Das Onlinewarenhaus der Schweiz am Vorbild von Amazon

Das Onlinewarenhaus der Schweiz am Vorbild von Amazon

12. September 2014 09:16

In vielen Teilen der Welt ist es bereits üblich, dass gängige Einkäufe fast nur noch ausschliesslich über das Internet erfolgen. In Europa und der USA ist das Internetwarenhaus „Amazon“ seit Jahren bekannt dafür, dass man hier von T-Shirts über Elektronikartikeln bis hin zu Spielwaren alles online erwerben kann. So können die Käufer ihre Einkäufe bequem von der Couch aus tätigen und nehmen ihre Ware nur kurze Zeit später an der Haustüre in Empfang. In der Schweiz hingegen ist diese Art von Durchbruch bislang noch nicht geglückt. Denn hier gibt es keine vergleichbare Plattform, die derart bekannt ist. Und doch besteht der Versuch, es dem bekannten Internetriesen nachzumachen: Die Internetplattform ricardoshops.ch hat es sich zur Aufgabe gemacht, auch den schweizerischen Landsleuten eine derartige Einkaufsmöglichkeit zu bieten. ricardo_logo

Ricardo als Vermittler

Anders als bei Amazon, wo die Ware direkt bestellt und unmittelbar vom Internetanbieter zugeschickt wird, fungiert der schweizerische Anbieter Ricardo gewissermassen als Vermittler zwischen den Händlern und den Käufern. So wird den Kunden auch auf dieser Internetplattform ein breites Angebot von Produkten präsentiert, die sich alle online bestellen lassen. Jedoch sind die Artikel nicht bei Ricardo hinterlegt, sondern die Bestellungen werden direkt an die Händler weitervermittelt, die dann die Ware an den Kunden verschicken. Ricardo übernimmt dabei lediglich die Funktion der Warenpräsentation und stellt die dafür nötige Plattform bereit und wickelt den organisatorischen Aufwand ab. Die direkte Auslieferung erfolgt dann aber vom Händler aus. Aufgrund der Tatsache, dass die Ware von unzähligen Händlern bereitgestellt wird, kann der Kunde auch nicht an Versandkosten einsparen. Dies bedeutet, dass er für jede Bestellung von verschiedenen Händlern auch separate Versandkosten tragen muss… Die Kostenangabe auf der schweizerischen Plattform ist stets in Schweizer Franken gehalten, so dass sich die Kunden nicht um eine Umrechnung der Gebühren bemühen müssen. Auch die Versteuerung bzw. Verzollung der Ware wird von Ricardo geregelt, der sich diesbezüglich entsprechende Unterstützung aus Deutschland eingeholt hat.

Eine Idee mit Zukunft

Die Einrichtung eines Onlinewarenhauses für die Schweiz ist sicherlich eine Idee mit Zukunft. Denn was bislang in vielen Bereichen auf der Welt hohen Zuspruch erfahren hat, sollte doch auch in der Schweiz für Erfolg sorgen. Da jedoch der Anbieter „Ricardo“ bislang noch meist unbekannt ist, ist der verzeichnete Erfolg auch eher schleppend anzusehen.
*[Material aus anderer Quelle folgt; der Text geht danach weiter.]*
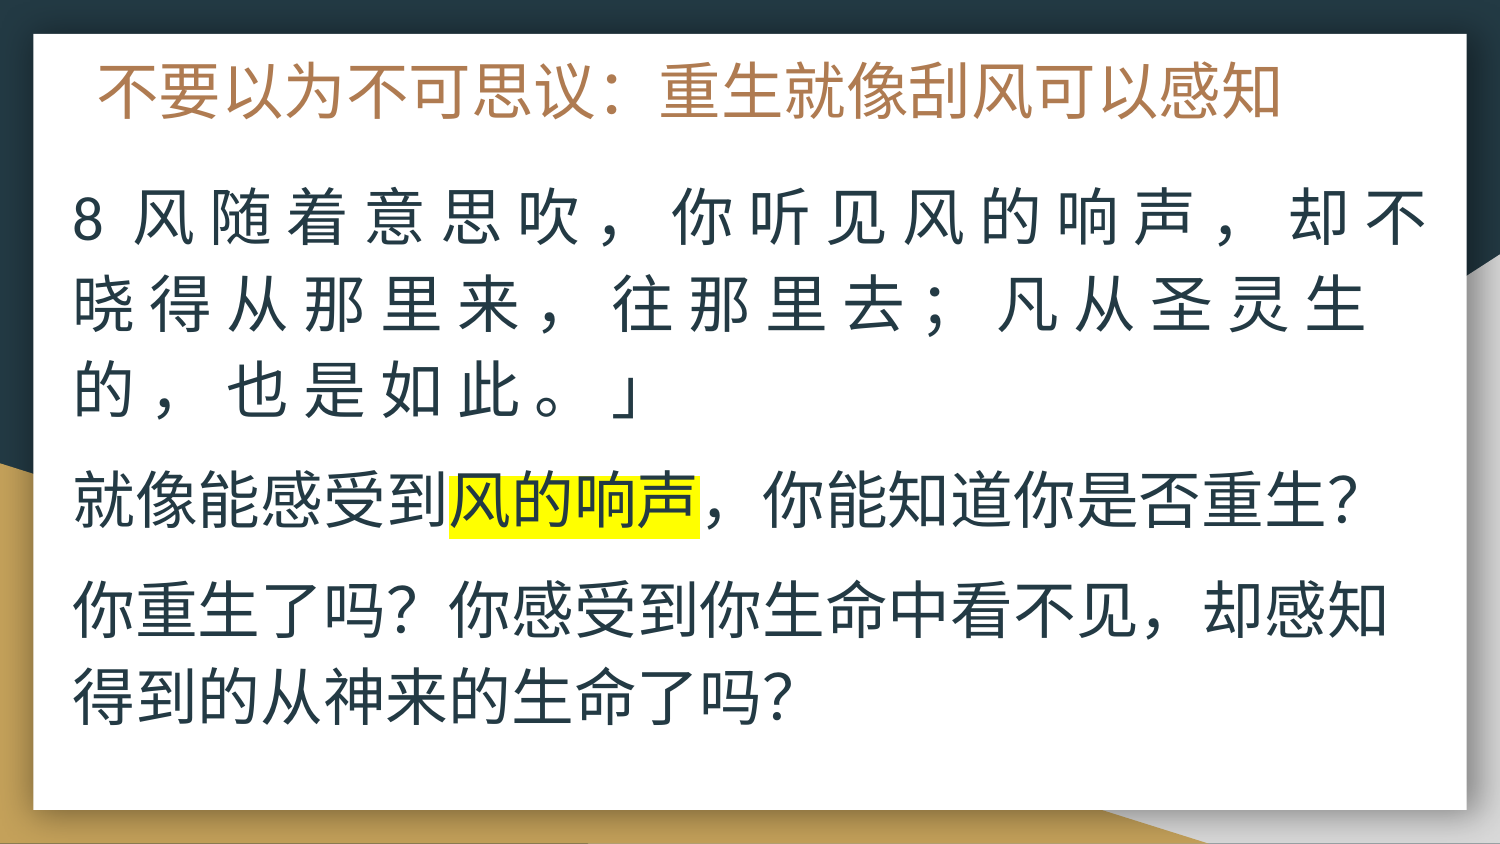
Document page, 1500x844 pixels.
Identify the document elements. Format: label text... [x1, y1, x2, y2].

title 不要以为不可思议：重生就像刮风可以感知 [81, 37, 1409, 151]
list 8 风 随 着 意 思 吹 ， 你 听 见 风 的 响 声 ， 却 不 晓 得 从 那 里 来 ， 往 那 里 去 ； 凡 从 圣 灵 生 的 ， 也 是 如 此 。 」 就像能感受到风的响声，你能知道你是否重生？ 你重生了吗？你感受到你生命中看不见，却感知得到的从神来的生命了吗？ [57, 151, 1450, 807]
Und doch lohnt sich ein Blick auf die breite Produktpalette allemal: Denn auch beim schweizerischen Anbieter kann der Kunde – ähnlich wie in einem gewöhnlichen Kaufhaus – zwischen verschiedenen Abteilungen auswählen und sich in aller Ruhe die einzelnen Produkte ansehen. So kann nahezu jeder alltägliche Wunsch erfüllt werden – bis hin zur Weinabteilung ist alles dabei. Und so sollte auch dem schweizerischen Onlinewarenhaus die Möglichkeit gegeben werden, sich als fester Bestandteil im WorldWideWeb zu etablieren.